Extra bins that count events with fall outside of the axis range are added by default. This useful feature is activated by default, but can be turned off individually for each axis to conserve memory. The extra bins do not disturb normal counting. On an axis with n-bins, the first bin has the index 0
, the last bin n-1
, while the under- and overflow bins are accessible at -1
and n
, respectively.
Performance, cache-friendliness and memory-efficiency
Dense storage in memory is a must both for high performance. In the standard configuration, the histograms use a special class which stores the counts in a continuous memory area which grows automatically as needed to hold the largest counts in the histogram. While std::vector
grows in length as new elements are added, while the count storage grows in depth.

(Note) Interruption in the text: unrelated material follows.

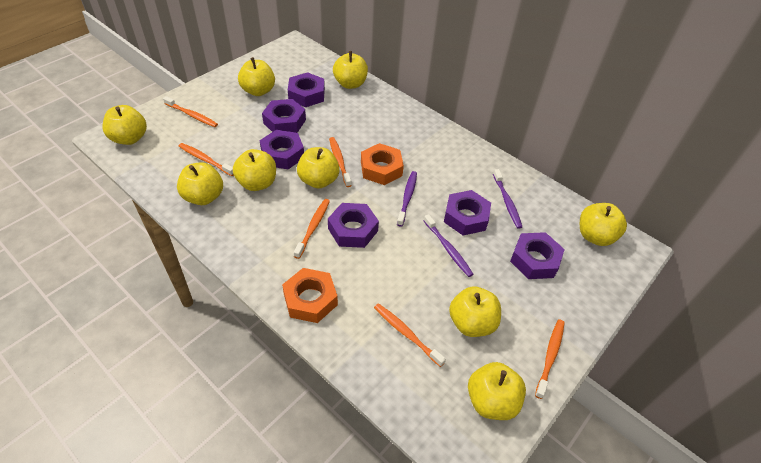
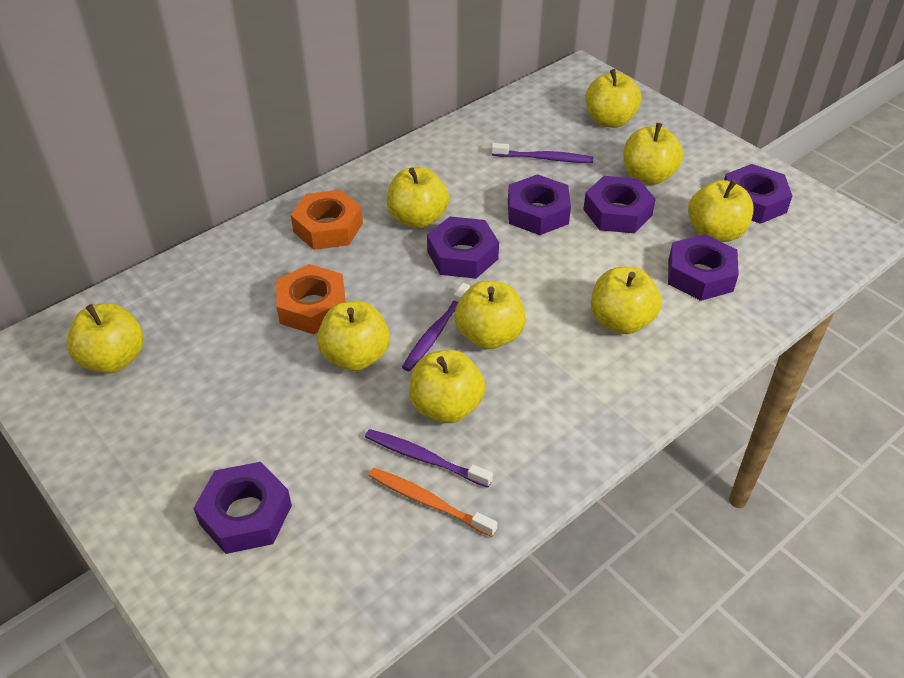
orange toothbrush: [163,96,218,127] [179,143,234,176] [294,199,330,259] [329,137,352,187] [374,303,446,367] [535,319,565,399] = 6 -> [368,468,497,537] = 1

This scheme is both fast and memory efficient. It is fast, because random access of counts is fast. It is memory efficient, because for small counts only one byte of memory is used per count. Keeping the memory footprint as small as possible also helps to utilitize the CPU cache efficiently.
The scheme works particularly well in light of the curse of dimensionality. On the one hand, as the number of histogram axes increases, the number of bins grows exponentially. On the other hand, having many bins reduces the number of counts per bin, which is the other consequence of the rapid increase in volume in an n-dimensional hyper-cube. The smaller memory footprint per bin somewhat compensates the growth of bin numbers.
While the standard configuration is highly recommended, other configurations can be chosen at compile-time. Counts can also be stored in any containers that supports the STL interface and operator[].
Support for weighted counts and variance estimates
A histogram categorizes and counts, so the natural choice for the data type of the counts are integers. However, in science, histograms are sometimes filled with weighted events, for example, to make sure that two histograms look the same in one variable, while the distribution of another, correlated variable is the subject of study.
In the standard configuration, histogram can be filled with either weighted or unweighted counts. In the weighted case, the sum of weights is stored in a double. The histogram provides a variance estimate is both cases. In the unweighted case, the estimate is computed from the count itself, using a common estimate derived from Poisson-theory. In the weighted case, the sum of squared weights is stored alongside the sum of weights, and used to compute a variance estimate.
State of project
The histogram is feature-complete. More than 300 individual tests make sure that the implementation works as expected. Comprehensive documentation is available. To grow further, the project needs test users, code review, and feedback.